Я спустилась с лестницы и тут же налетела на миссис Таунсенд, которая сунула мне в руку какой-то сверток.
— На-ка, возьми. Маме, к чаю, — негромко сказала она. — Кусок моей лимонной коврижки и пара ломтиков бисквита.
Я даже испугалась — что это с ней? Обычно миссис Таунсенд гордилась экономным ведением хозяйства не меньше, чем своим пышным суфле.

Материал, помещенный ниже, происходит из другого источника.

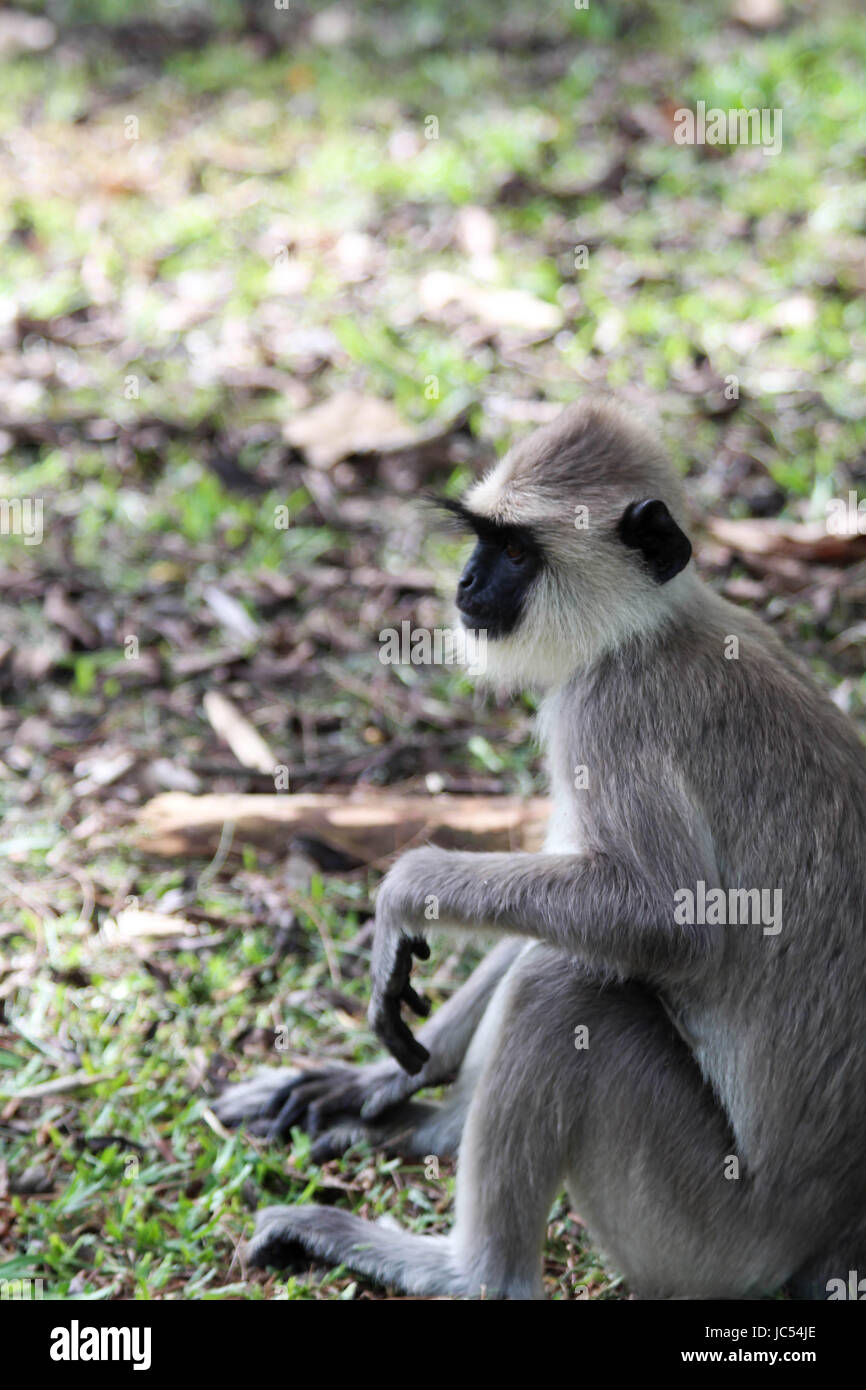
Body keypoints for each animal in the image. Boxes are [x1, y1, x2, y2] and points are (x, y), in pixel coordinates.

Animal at [215, 397, 866, 1295]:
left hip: (713, 1238)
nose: (464, 583)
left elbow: (667, 922)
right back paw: (430, 1125)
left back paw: (465, 1271)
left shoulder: (609, 707)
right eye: (483, 539)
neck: (650, 629)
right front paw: (388, 1076)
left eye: (517, 552)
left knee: (566, 986)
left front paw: (406, 887)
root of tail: (827, 1235)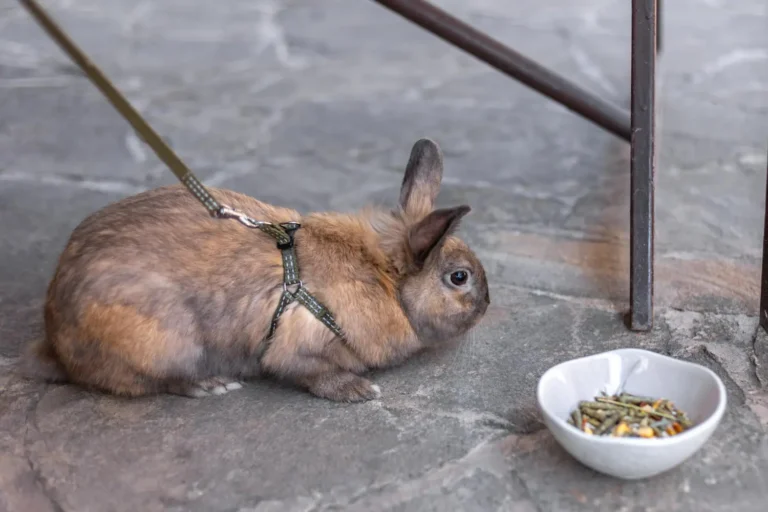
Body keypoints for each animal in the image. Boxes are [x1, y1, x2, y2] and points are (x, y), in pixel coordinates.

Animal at [22, 138, 490, 402]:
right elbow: (311, 373)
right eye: (459, 277)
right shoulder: (297, 346)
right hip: (165, 342)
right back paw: (209, 386)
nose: (487, 306)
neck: (383, 277)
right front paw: (358, 391)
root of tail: (56, 339)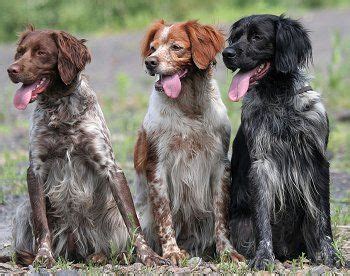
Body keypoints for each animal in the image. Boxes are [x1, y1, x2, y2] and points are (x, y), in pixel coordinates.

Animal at [133, 20, 245, 264]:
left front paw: (227, 251)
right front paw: (172, 252)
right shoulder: (157, 167)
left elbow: (221, 218)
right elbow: (165, 216)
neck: (189, 107)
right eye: (153, 48)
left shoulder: (219, 165)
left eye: (176, 47)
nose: (150, 62)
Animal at [221, 14, 340, 270]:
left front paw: (332, 256)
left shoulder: (317, 162)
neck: (279, 98)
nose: (226, 53)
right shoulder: (261, 165)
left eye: (257, 37)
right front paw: (264, 257)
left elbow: (323, 219)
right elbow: (262, 220)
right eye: (235, 37)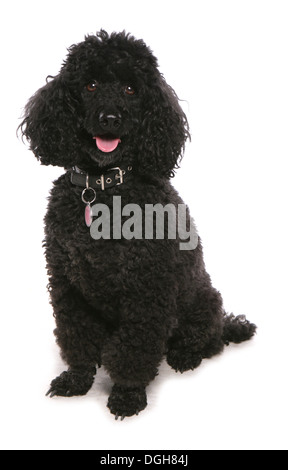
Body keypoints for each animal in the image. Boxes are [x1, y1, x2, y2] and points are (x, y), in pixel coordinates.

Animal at [19, 30, 255, 418]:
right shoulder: (68, 282)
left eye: (131, 89)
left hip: (203, 302)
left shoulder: (145, 288)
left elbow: (134, 348)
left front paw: (127, 394)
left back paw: (185, 355)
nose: (110, 118)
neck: (102, 188)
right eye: (90, 84)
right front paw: (77, 379)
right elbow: (77, 335)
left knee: (209, 342)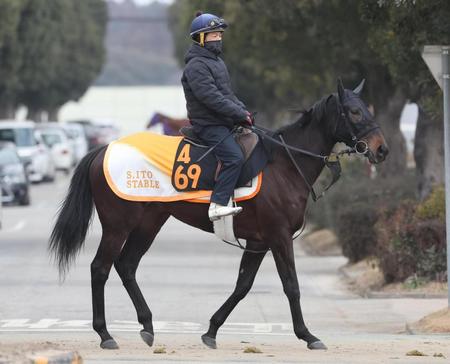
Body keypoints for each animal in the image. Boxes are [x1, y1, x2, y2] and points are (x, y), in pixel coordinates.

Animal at [48, 79, 386, 350]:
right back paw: (105, 334)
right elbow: (291, 285)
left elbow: (243, 285)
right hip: (118, 225)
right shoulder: (278, 237)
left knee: (126, 265)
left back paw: (147, 325)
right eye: (354, 112)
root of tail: (103, 150)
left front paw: (211, 330)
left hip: (149, 222)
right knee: (100, 268)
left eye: (366, 109)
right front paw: (308, 335)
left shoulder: (258, 241)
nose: (381, 149)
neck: (283, 163)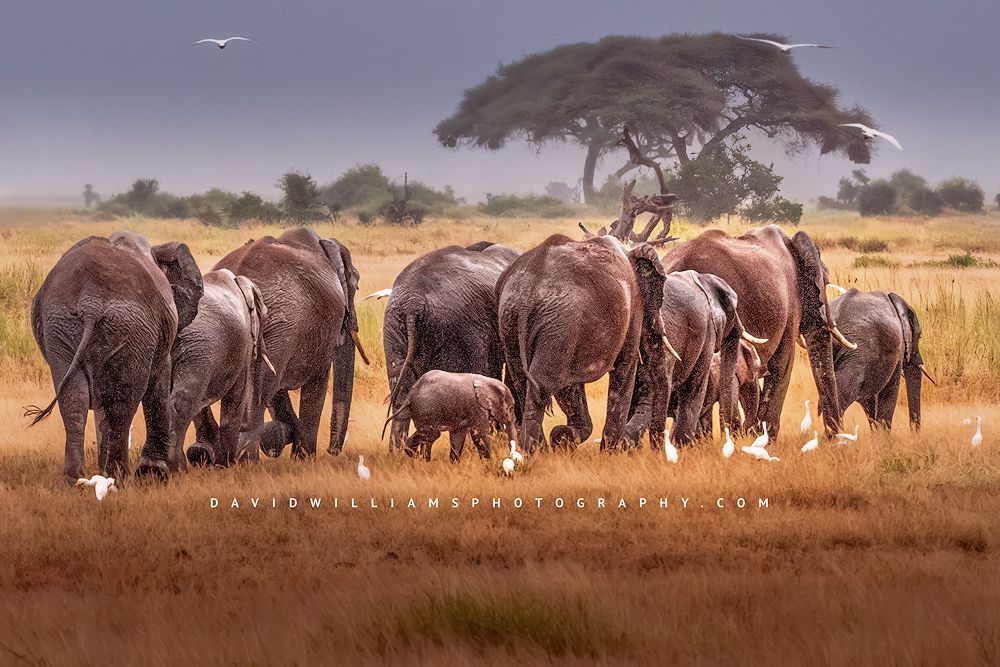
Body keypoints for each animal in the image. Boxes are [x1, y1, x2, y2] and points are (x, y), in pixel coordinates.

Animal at [27, 232, 203, 481]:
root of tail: (90, 302)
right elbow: (158, 383)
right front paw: (156, 474)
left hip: (61, 324)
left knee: (74, 398)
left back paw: (76, 478)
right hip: (132, 327)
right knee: (124, 399)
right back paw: (120, 476)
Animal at [168, 269, 269, 469]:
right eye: (266, 315)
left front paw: (205, 455)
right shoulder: (243, 348)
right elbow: (236, 399)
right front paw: (226, 464)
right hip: (200, 347)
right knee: (184, 401)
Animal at [213, 227, 367, 460]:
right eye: (356, 284)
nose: (332, 451)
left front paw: (283, 438)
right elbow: (317, 383)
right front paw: (303, 457)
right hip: (280, 324)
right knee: (262, 392)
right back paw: (249, 461)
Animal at [383, 370, 517, 462]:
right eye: (511, 409)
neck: (487, 382)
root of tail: (411, 393)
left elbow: (457, 438)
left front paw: (455, 464)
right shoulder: (476, 408)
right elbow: (480, 434)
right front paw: (489, 462)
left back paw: (417, 460)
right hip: (427, 408)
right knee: (432, 434)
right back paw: (413, 458)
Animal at [497, 235, 669, 452]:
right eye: (659, 290)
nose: (658, 451)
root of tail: (527, 294)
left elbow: (570, 388)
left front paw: (563, 438)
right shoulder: (633, 309)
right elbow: (625, 368)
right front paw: (609, 453)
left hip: (511, 320)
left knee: (523, 381)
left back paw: (540, 449)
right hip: (560, 322)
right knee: (541, 385)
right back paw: (534, 452)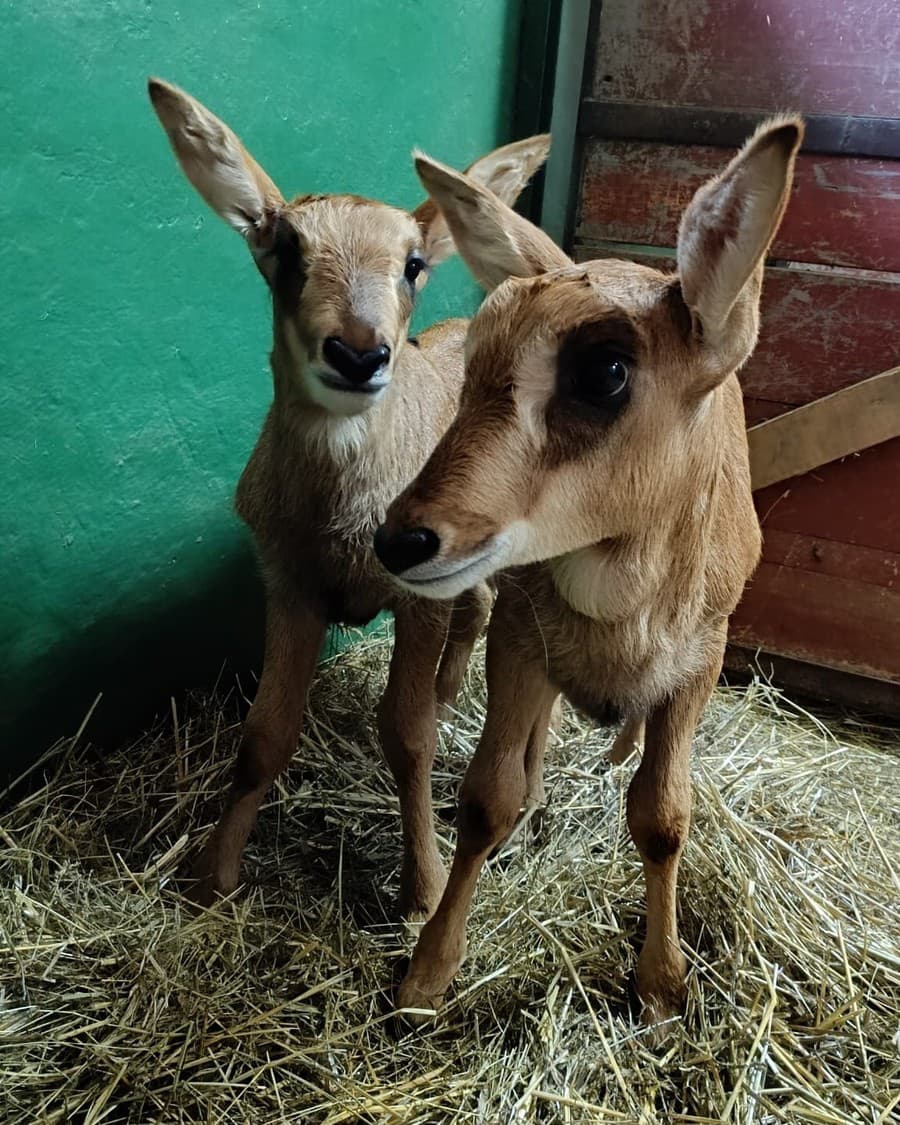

Кинув опасливый взгляд в сторону лестницы, я шепотом спросила:
— А вдруг хозяйка…
— Не твоя забота. Хватит и ей, и леди Клементине, голодными не останутся. — Она отряхнула фартук и гордо расправила плечи, так, что и без того необъятная грудь стала еще шире. — Пусть мама знает — мы тут за тобой приглядываем. — Миссис Таунсенд покачала головой. — Хорошая она была девочка, мама твоя. Что ж делать, с каждой может случиться…
Она повернулась и исчезла в кухне так же внезапно, как и появилась, оставив меня в полутемном вестибюле размышлять над ее последними словами.
Я крутила их в голове то так то этак всю дорогу до дома. Другие слуги тоже хвалили маму, чем вечно меня озадачивали. Иногда я даже казалась себе какой-то черствой. Правда, они совсем не вспоминали о чувстве юмора, без которого я маму просто не представляла. И о ее молчаливости и частой смене настроений.
Мама уже ждала, сидя на крылечке. При виде меня она поднялась.
— Я уж думала, ты меня забыла.
— Прости, с работой завозилась.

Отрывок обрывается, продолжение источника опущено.